From the point where the paved Bullion Road ends, 27.1 miles of hardpack and mostly dirt roads will take you to the base of Carlin Benchmark. Turn off the main dirt road after 11.5 miles. From there it is another 15.6 miles on unimproved roads that are not maintained. There are deep ruts in areas and may be impassable after rain. Also, there are some sharp turns along this route as well as open range, so please drive with caution.
|Dixie Flats. |
| Burn area on route. |
|Wildlife on route.
These roads take you through the sagebrush and juniper woodlands of the Dixie Flats, some of it along and across the same route that westward bound emigrants took in the 1840s and 1850s on the Hastings Cutoff along the South Fork Humboldt River. Leaving the flats, the route winds into the lower reaches of the northern Piñon Range.

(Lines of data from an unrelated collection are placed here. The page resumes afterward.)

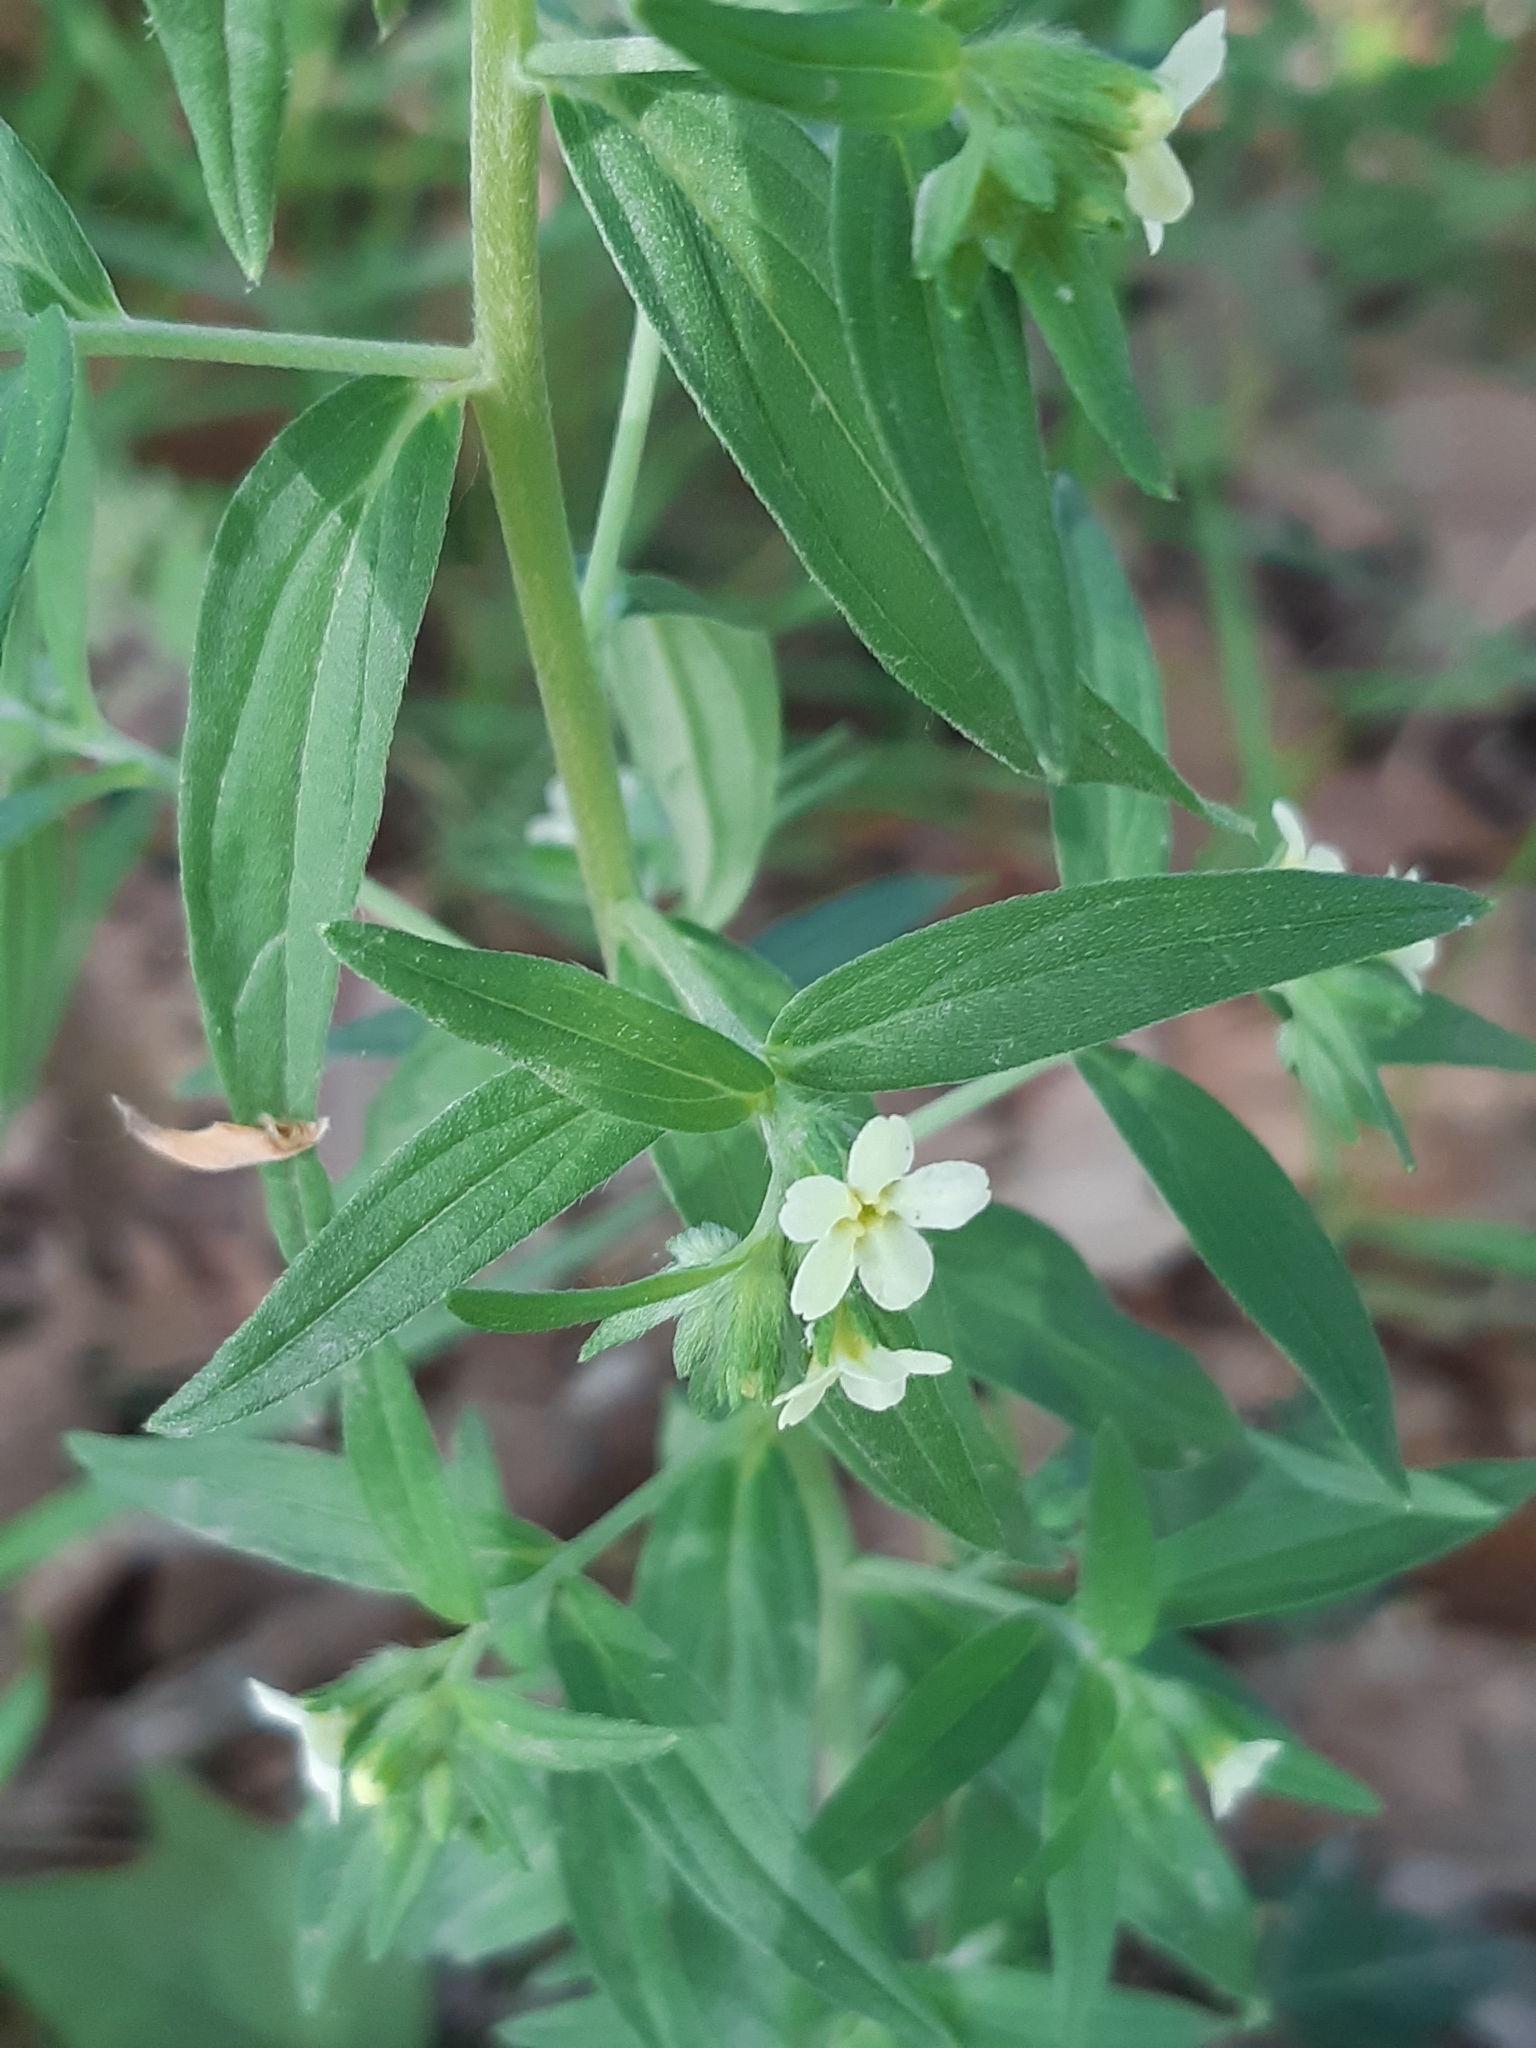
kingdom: Plantae
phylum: Tracheophyta
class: Magnoliopsida
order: Boraginales
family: Boraginaceae
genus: Lithospermum
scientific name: Lithospermum officinale
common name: Common gromwell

Due to the number of dirt roads in the area and the resulting complexity, the below 1:24,000 scale topo maps are provided to guide you in. There is a cattle guard at the end of the driving route at the northeast base of the mountain and you’ll see a Jeep road to the left just past the cattle guard. From this point, you can park off to the side of the road and begin your hike, or you can drive up the Jeep road to the summit.
The Jeep road runs up the northeastern slope of the mountain and crosses the top east to west, passing about 200 feet south of the benchmark; it is 1.45 miles to the top with 752 feet net elevation gain. This is a good road that is not loose, but has areas where larger rocks make a high clearance vehicle necessary. On foot, it makes for an easy Class 1 hike.
|Route view 1. |
|Route view 2. |
|Road at the top.
Unrestricted access; BLM regulations apply.
There are no developed campgrounds in the area. Dispersed camping on BLM land is permitted at no cost for a maximum of 14 days at the same location.
Food & Lodging
The small city of Elko is your best bet for accommodations such as food and lodging, where there are a lot of choices. When it comes to gas, however, it’s a different story. For some reason, Elko has the highest gas prices in the nation. If you’re not from the area, here’s some good advice. Do not fuel up at the Chevron station on Idaho Street (by the Red Lion Hotel and Casino) near I-80 exit 303. You will find gas prices that are nearly a dollar more per gallon – yes, that’s right, nearly a dollar more - than most gas stations in town. About a quarter of a mile further southwest on Idaho Street on the opposite side is a Tesoro station. Don’t go there either, as their prices are only about 10 cents less than the Chevron. Instead, continue southwest on Idaho Street a short distance to the Sinclair station on the left or further to the corner of 11th Street to the Maverik station, which consistently have among the lowest, if not the lowest, prices in town.